Define completeness and bounded completeness of a statistic $T$ in a statistical experiment.

Random variables $X_{1}, X_{2}, X_{3}$ are generated as $X_{i}=\Theta^{1 / 2} Z+(1-\Theta)^{1 / 2} Y_{i}$, where $Z, Y_{1}, Y_{2}, Y_{3}$ are independently standard normal $\mathcal{N}(0,1)$, and the parameter $\Theta$ takes values in $(0,1)$. What is the joint distribution of $\left(X_{1}, X_{2}, X_{3}\right)$ when $\Theta=\theta$ ? Write down its density function, and show that a minimal sufficient statistic for $\Theta$ based on $\left(X_{1}, X_{2}, X_{3}\right)$ is $T=\left(T_{1}, T_{2}\right):=\left(\sum_{i=1}^{3} X_{i}^{2},\left(\sum_{i=1}^{3} X_{i}\right)^{2}\right)$.

[Hint: You may use that if $I$ is the $n \times n$ identity matrix and $J$ is the $n \times n$ matrix all of whose entries are 1 , then $a I+b J$ has determinant $a^{n-1}(a+n b)$, and inverse $c I+d J$ with $c=1 / a, d=-b /(a(a+n b))$.]

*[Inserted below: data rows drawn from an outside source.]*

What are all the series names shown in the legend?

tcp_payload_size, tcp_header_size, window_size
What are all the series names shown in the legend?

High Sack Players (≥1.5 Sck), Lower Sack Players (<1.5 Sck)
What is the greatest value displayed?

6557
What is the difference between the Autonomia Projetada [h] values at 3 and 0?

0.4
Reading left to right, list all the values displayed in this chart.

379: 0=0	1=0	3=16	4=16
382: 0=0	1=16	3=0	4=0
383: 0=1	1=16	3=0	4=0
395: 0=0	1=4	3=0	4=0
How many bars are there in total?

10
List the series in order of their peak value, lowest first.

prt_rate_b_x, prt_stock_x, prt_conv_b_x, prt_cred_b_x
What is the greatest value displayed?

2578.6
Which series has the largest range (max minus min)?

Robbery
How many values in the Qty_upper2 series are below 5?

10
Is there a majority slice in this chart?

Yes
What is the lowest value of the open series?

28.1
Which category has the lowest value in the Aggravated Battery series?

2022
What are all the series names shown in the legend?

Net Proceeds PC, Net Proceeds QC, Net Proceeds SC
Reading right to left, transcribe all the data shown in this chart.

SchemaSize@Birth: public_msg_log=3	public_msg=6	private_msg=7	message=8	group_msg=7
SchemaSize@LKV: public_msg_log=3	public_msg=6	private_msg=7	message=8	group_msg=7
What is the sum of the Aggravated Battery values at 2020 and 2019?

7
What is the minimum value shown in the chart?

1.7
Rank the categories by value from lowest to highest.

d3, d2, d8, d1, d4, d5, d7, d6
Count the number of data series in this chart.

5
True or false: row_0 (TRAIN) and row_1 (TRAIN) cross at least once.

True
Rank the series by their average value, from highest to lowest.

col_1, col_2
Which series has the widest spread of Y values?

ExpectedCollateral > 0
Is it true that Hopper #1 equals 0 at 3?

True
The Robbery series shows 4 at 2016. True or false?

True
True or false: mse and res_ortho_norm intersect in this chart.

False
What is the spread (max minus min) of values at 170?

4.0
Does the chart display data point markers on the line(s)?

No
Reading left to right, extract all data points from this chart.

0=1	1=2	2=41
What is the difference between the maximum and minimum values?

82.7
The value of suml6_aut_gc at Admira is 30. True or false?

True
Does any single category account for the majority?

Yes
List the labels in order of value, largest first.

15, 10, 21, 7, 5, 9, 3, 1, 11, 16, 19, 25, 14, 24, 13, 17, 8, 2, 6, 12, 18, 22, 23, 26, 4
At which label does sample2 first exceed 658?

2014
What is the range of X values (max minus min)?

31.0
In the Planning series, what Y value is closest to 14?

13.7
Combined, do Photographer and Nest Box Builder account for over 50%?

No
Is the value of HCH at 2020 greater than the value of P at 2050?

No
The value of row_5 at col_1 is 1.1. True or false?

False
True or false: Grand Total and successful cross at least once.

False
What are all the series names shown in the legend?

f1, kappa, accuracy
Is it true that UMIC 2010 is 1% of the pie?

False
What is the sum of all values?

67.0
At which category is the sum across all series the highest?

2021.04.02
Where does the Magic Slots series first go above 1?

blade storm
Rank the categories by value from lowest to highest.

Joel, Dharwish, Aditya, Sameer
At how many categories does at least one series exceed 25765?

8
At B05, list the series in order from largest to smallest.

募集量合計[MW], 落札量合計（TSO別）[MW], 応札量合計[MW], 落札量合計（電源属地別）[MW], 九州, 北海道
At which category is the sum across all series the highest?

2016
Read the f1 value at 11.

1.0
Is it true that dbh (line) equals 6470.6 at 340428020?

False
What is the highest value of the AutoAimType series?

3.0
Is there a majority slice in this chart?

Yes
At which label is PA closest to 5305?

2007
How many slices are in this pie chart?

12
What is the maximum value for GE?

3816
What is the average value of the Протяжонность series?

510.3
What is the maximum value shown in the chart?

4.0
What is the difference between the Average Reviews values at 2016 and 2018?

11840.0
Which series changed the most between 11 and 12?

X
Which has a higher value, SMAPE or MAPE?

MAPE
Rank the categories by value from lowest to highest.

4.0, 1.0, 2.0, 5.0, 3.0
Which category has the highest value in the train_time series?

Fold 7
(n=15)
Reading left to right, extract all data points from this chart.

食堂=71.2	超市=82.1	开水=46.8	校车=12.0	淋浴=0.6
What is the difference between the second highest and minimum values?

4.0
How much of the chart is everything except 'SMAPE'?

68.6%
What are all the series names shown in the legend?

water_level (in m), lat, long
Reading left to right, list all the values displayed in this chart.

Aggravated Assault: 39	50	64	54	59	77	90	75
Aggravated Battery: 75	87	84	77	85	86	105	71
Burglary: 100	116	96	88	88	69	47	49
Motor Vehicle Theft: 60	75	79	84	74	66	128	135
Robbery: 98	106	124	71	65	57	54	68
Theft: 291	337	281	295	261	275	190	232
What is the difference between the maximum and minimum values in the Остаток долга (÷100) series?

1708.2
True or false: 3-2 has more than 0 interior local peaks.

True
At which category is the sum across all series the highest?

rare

What is $\mathbb{E}_{\theta}\left(T_{1}\right) ?$ Is $T$ complete for $\Theta ?$

Let $S:=\operatorname{Prob}\left(X_{1}^{2} \leqslant 1 \mid T\right)$. Show that $\mathbb{E}_{\theta}(S)$ is a positive constant $c$ which does not depend on $\theta$, but that $S$ is not identically equal to $c$. Is $T$ boundedly complete for $\Theta$ ?